Le comportement déconcertant des officiels
Le scandale lié à la “serviette” a immédiatement dirigé l’attention vers la Confédération Africaine de Football (CAF). Un haut responsable de l’organisation a finalement donné son point de vue, provoquant l’étonnement général. Olivier Safari Kabene, qui dirige la commission d’arbitrage de la CAF, a pris la parole pour justifier l’attitude des joueurs et du personnel marocains impliqués dans l’incident du stade. Pendant le match, des tentatives répétées pour subtiliser la serviette du gardien sénégalais Édouard Mendy ont été constatées, ce qui a perturbé le déroulement du jeu.
La réaction de la CAF face aux critiques
La CAF a été accusée de favoriser ouvertement le Maroc tout au long de la compétition. L’organisation a été critiquée pour son manque d’action face à des décisions arbitrales controversées qui ont avantagé l’équipe hôte. Dans cette affaire, Olivier Safari Kabene a déclaré que la serviette ne faisait pas partie de l’équipement essentiel d’un joueur, justifiant ainsi les actions observées. Cette déclaration a choqué de nombreux observateurs et commentateurs sportifs. Sur Canal+, les propos de Safari Kabene ont été qualifiés de surprenants, et l’entraîneur Claude Le Roy a critiqué cette décision en la comparant ironiquement à une interdiction potentielle des bouteilles d’eau pour les joueurs.

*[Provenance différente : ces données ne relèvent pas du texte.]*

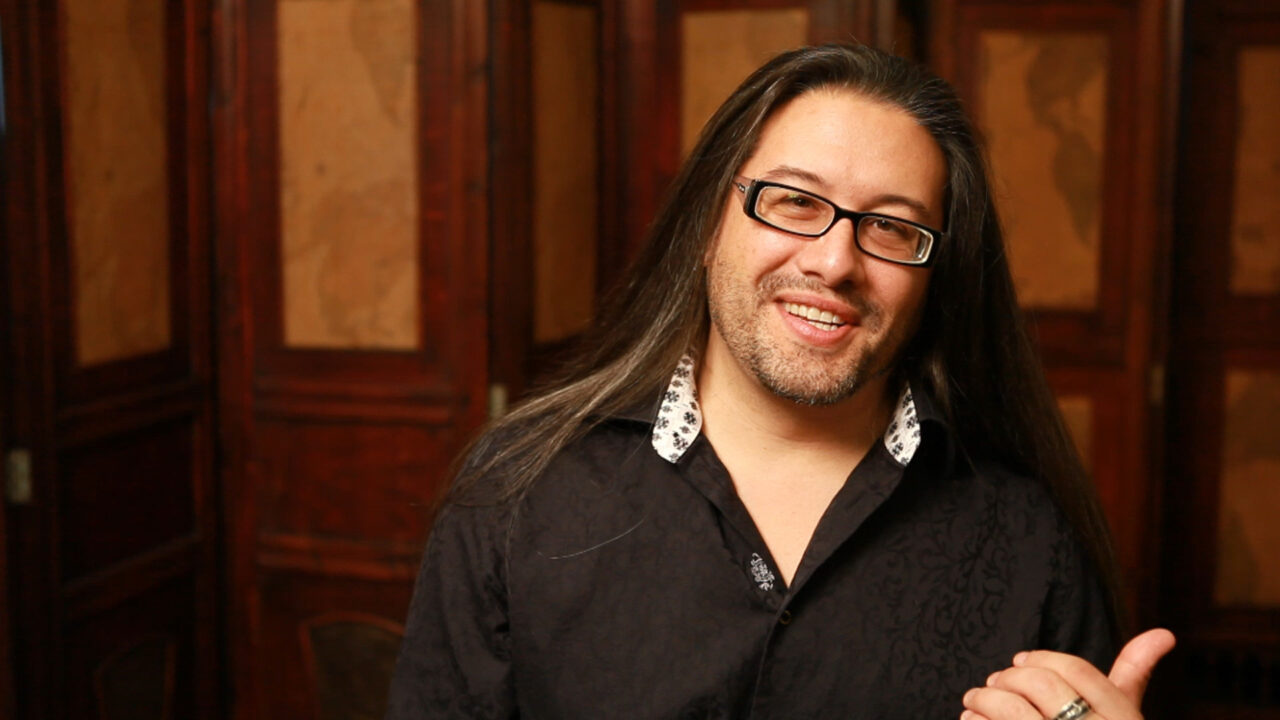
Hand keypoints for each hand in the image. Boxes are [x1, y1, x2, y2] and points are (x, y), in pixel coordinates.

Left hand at [960, 628, 1175, 719]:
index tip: (1019, 660)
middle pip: (1039, 683)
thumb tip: (1163, 632)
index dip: (1041, 658)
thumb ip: (1134, 677)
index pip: (1077, 670)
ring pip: (1009, 707)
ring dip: (982, 698)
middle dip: (1007, 677)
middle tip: (992, 681)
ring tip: (974, 701)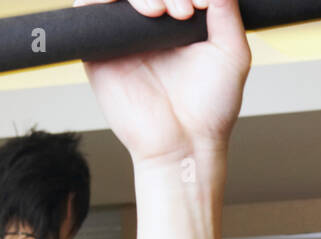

Des questions sans réponse
Les événements soulèvent des interrogations : pourquoi le gardien sénégalais n’a-t-il pas été autorisé à utiliser sa serviette sans être harcelé ? Et pourquoi les membres de l’équipe marocaine n’ont-ils pas été sanctionnés ? L’absence d’intervention de l’arbitre à cet égard demeure une énigme pour beaucoup. L’affaire continue à susciter des discussions sur les réseaux sociaux et dans les médias sportifs, mettant en lumière des questions sur l’intégrité de la compétition.